• [PROBLEM REQUIREMENTS] Copy out all lines of the material below in which "middle" occurs.

• [DATA TO EXAMINE]
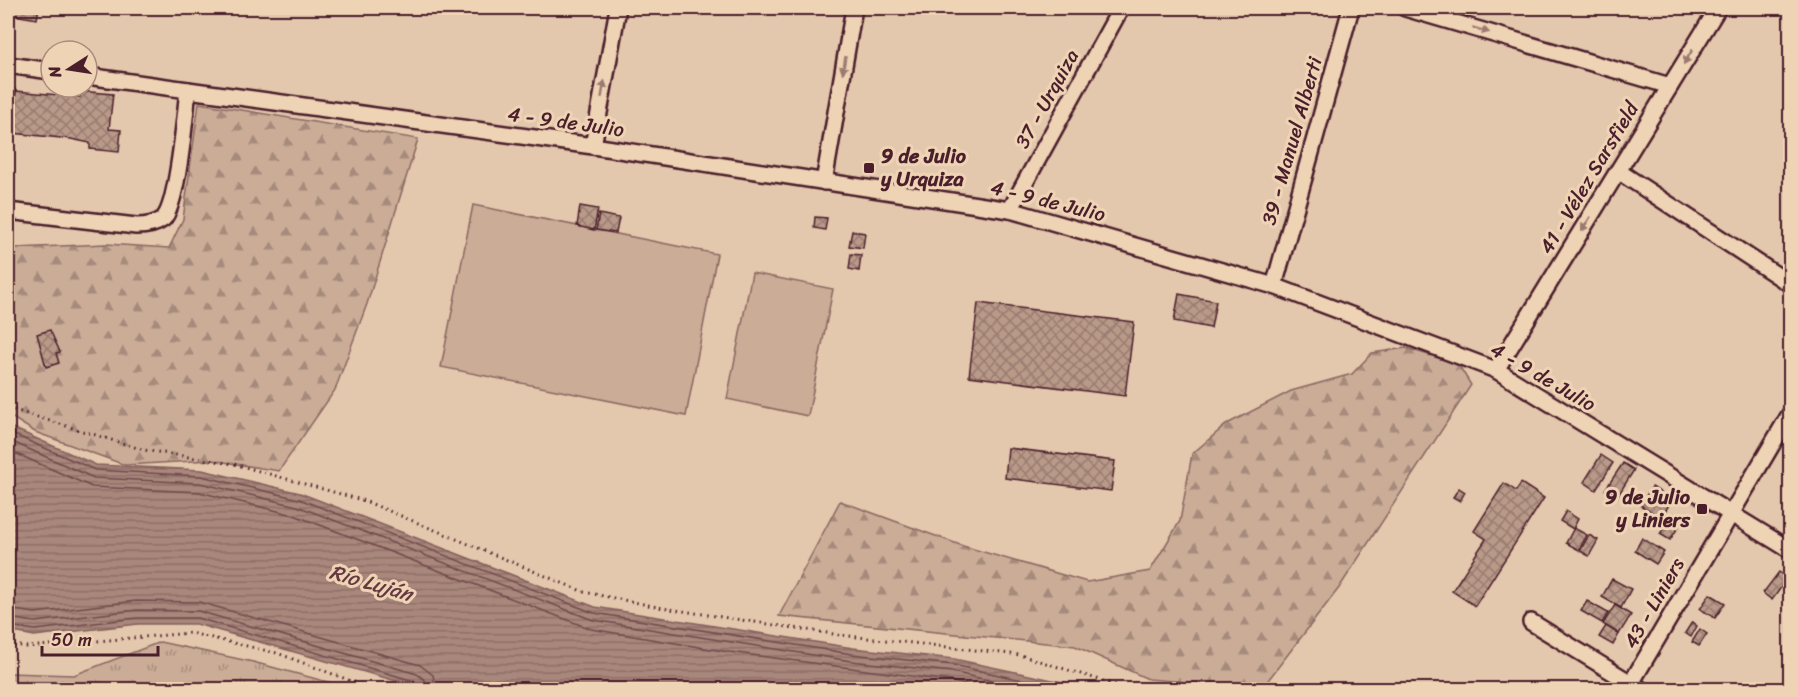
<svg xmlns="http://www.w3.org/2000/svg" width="1798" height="697" viewBox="0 0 1798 697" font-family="Sriracha,sans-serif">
<defs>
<pattern id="grass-tufts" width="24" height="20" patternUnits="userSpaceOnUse" patternTransform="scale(1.5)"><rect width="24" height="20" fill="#caac97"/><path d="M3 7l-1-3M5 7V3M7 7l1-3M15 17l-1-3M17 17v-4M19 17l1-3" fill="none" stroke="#a68b7b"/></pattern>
<pattern id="forest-firs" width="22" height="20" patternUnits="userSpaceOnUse" patternTransform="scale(1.5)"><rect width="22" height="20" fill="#caac97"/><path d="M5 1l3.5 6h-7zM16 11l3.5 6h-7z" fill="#a68b7b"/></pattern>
<pattern id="water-rules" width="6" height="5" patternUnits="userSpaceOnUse" patternTransform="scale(1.5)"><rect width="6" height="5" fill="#a9877b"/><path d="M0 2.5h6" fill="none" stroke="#8c6e65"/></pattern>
<pattern id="building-cross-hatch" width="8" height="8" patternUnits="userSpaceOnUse" patternTransform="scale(1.5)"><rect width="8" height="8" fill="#b99988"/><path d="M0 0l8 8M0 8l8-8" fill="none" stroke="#987c6f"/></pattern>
</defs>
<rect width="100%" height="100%" fill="#e4c8ad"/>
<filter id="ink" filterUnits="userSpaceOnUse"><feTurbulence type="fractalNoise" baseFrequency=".0167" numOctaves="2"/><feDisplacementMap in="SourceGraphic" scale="12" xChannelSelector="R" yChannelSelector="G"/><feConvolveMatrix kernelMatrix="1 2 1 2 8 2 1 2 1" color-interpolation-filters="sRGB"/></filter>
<g filter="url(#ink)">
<path fill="url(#grass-tufts)" stroke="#8a6661" stroke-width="1.5" d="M 160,642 L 253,662 L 354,689 L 8,689 L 8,673 L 74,675 Z"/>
<g fill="url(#forest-firs)" stroke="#8a6661" stroke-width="1.5">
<path d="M 199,103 L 418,139 L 367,304 L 335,390 L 279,471 L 212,460 L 125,465 L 35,432 L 8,415 L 8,252 L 16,248 L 106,244 L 169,248 L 183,219 Z"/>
<path d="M 1406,348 L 1458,364 L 1471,385 L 1339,588 L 1262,688 L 1148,679 L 1075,646 L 779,616 L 840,501 L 963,546 L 1087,582 L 1150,571 L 1180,521 L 1192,454 L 1227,424 L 1291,391 L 1352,374 L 1372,353 Z"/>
</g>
<g fill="#caac97" stroke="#8a6661" stroke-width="1.5">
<path d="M 473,205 L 717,254 L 686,416 L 441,367 Z"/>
<path d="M 752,273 L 833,289 L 808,416 L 727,399 Z"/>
</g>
<path fill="url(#water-rules)" stroke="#835d5b" stroke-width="1.5" d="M 8,426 L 96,465 L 202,470 L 300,493 L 595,607 L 853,648 L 954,659 L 1095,689 L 424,689 L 196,624 L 138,624 L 34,636 L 8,631 Z"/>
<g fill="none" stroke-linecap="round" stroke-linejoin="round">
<g stroke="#70494b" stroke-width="1.5">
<path d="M 8,432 L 95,470 L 201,476 L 299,499 L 594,613 L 852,654 L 953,665 L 1067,690"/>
<path d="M 8,440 L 94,478 L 200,483 L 297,506 L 593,620 L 851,661 L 952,672 L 1032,690"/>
<path d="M 8,450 L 92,487 L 199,492 L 294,515 L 591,629 L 729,652 L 950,681 L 989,690"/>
<path d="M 8,609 L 35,613 L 136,601 L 199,602 L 420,665 L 433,675 L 436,690"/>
<path d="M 8,618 L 35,622 L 137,610 L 198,611 L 417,674 L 425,680 L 427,690"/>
<path d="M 8,626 L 35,630 L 137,618 L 197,618 L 414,681 L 420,690"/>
</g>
</g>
<g fill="url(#building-cross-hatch)" stroke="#4a1f2b" stroke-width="1.5">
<path d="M 8,8 L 39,8 L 37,19 L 8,14 Z"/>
<path d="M 8,89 L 15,89 L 12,117 L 8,117 Z"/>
<path d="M 16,91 L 80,97 L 80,91 L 113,94 L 109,129 L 121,130 L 119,152 L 90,149 L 90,143 L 71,139 L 12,133 Z"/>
<path d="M 580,206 L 598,209 L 594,230 L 577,226 Z"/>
<path d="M 599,214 L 619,218 L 616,233 L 596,230 Z"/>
<path d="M 815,217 L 827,218 L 825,230 L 814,228 Z"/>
<path d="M 852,231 L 865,233 L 863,248 L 849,246 Z"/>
<path d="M 851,254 L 861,255 L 859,271 L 849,269 Z"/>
<path d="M 1179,294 L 1216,301 L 1211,328 L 1174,321 Z"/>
<path d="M 978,303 L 1134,322 L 1125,396 L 969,376 Z"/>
<path d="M 50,330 L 60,352 L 56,353 L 59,363 L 46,367 L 37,334 Z"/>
<path d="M 1008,448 L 1115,461 L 1111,491 L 1005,478 Z"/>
<path d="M 1601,455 L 1613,463 L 1596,490 L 1584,482 Z"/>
<path d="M 1623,463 L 1634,470 L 1617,497 L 1605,490 Z"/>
<path d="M 1504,483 L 1516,491 L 1521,483 L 1544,498 L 1475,606 L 1452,591 L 1486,539 L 1474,531 Z"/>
<path d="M 1652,487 L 1672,500 L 1661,518 L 1640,505 Z"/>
<path d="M 1459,488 L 1465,492 L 1460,501 L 1453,497 Z"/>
<path d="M 1566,511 L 1578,519 L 1573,529 L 1560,521 Z"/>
<path d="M 1673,513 L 1683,520 L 1670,540 L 1660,534 Z"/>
<path d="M 1574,528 L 1587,535 L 1579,550 L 1566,543 Z"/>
<path d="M 1589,535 L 1598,540 L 1589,556 L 1580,551 Z"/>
<path d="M 1642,538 L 1664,552 L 1656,564 L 1635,551 Z"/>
<path d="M 1779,572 L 1788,578 L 1772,600 L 1763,593 Z"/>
<path d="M 1612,579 L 1631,589 L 1621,608 L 1602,597 Z"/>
<path d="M 1710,594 L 1725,603 L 1715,618 L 1700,609 Z"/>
<path d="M 1587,601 L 1608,613 L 1602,623 L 1581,611 Z"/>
<path d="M 1615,605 L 1631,615 L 1619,634 L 1603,624 Z"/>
<path d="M 1692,622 L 1697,626 L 1691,637 L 1685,633 Z"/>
<path d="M 1606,626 L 1619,634 L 1613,645 L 1599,637 Z"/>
<path d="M 1700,629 L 1707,634 L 1699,646 L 1692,642 Z"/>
</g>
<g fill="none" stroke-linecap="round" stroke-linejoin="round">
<defs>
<g id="street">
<path d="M 1405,8 L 1670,86"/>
<path d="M 8,65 L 51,71"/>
<path d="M 87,76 L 593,146 L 1010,210 L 1274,286 L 1496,370 L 1790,550"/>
<path d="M 593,146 L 618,8"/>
<path d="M 1618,171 L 1790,284"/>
<path d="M 824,182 L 854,8"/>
<path d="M 1010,210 L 1121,8"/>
<path d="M 8,211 L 136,226 C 145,226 155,225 163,219 C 178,205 185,114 188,90"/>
<path d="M 1274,286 L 1351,8"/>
<path d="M 1496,370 L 1718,8"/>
<path d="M 1531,622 L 1642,690"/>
<path d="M 1627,690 L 1790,414"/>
</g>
</defs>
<use href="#street" stroke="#4a1f2b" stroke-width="20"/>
<g stroke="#4a1f2b" stroke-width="3" stroke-dasharray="1.5 4.5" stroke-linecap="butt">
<path d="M 8,408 L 144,450 L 234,464 L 365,501 L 584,592 L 663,608 L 840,635 L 1020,655 L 1132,690"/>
<path d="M 8,644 L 27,647 L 190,633 L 277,653 L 375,690"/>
</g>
<use href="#street" stroke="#eed3b5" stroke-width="15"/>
</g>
<defs><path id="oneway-solid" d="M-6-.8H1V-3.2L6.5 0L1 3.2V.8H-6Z" transform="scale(1.5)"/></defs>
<g fill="#9c7970">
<use href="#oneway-solid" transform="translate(1481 30) rotate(16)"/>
<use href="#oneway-solid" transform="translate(1688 57) rotate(121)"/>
<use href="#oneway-solid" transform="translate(844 65) rotate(100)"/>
<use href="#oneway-solid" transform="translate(603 89) rotate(-80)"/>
<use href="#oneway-solid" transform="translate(1586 224) rotate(121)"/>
</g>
</g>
<g fill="#4a1f2b" stroke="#eed3b5" stroke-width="2">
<rect x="863" y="162" width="12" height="12" rx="3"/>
<rect x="1696" y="503" width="12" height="12" rx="3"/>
</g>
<g text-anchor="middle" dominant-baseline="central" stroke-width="6" stroke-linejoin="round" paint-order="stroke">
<g font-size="20" fill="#4a1f2b" stroke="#eed3b5">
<text transform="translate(1047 99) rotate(-61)">37 - Urquiza</text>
<text transform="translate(566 122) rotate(8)">4 - 9 de Julio</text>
<text transform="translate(1292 141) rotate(-74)">39 - Manuel Alberti</text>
<text transform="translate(1589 178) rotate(-59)">41 - Vélez Sarsfield</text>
<text transform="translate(1048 201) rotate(14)">4 - 9 de Julio</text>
<text transform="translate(1543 377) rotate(30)">4 - 9 de Julio</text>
<text transform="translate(1654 603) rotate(-60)">43 - Liniers</text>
</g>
<g font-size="20" font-weight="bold" fill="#4a1f2b" stroke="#eed3b5" text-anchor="start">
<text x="881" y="156">9 de Julio<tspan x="881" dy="23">y Urquiza</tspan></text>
<text x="1690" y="497" text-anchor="end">9 de Julio<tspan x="1690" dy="23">y Liniers</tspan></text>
</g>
<g font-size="21" font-style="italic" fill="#62393f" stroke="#eed3b5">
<text transform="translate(371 583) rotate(16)">Río Luján</text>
</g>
</g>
<rect width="1798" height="697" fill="none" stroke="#eed3b5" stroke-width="30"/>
<rect x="15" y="15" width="1768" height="667" fill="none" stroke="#4a1f2b" stroke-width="2" filter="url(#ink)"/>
<g transform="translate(69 69) rotate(258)"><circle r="28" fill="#eed3b5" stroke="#ac8b7e" stroke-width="1.5"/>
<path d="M0-4.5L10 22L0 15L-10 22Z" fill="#4a1f2b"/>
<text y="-9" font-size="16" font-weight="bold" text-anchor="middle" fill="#4a1f2b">N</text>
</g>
<path d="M42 646v9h116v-9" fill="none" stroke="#4a1f2b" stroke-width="3"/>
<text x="51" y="646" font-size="18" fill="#4a1f2b" stroke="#eed3b5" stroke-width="4.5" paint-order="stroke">50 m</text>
</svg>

• [ANSWER SPACE]
<g text-anchor="middle" dominant-baseline="central" stroke-width="6" stroke-linejoin="round" paint-order="stroke">
<text y="-9" font-size="16" font-weight="bold" text-anchor="middle" fill="#4a1f2b">N</text>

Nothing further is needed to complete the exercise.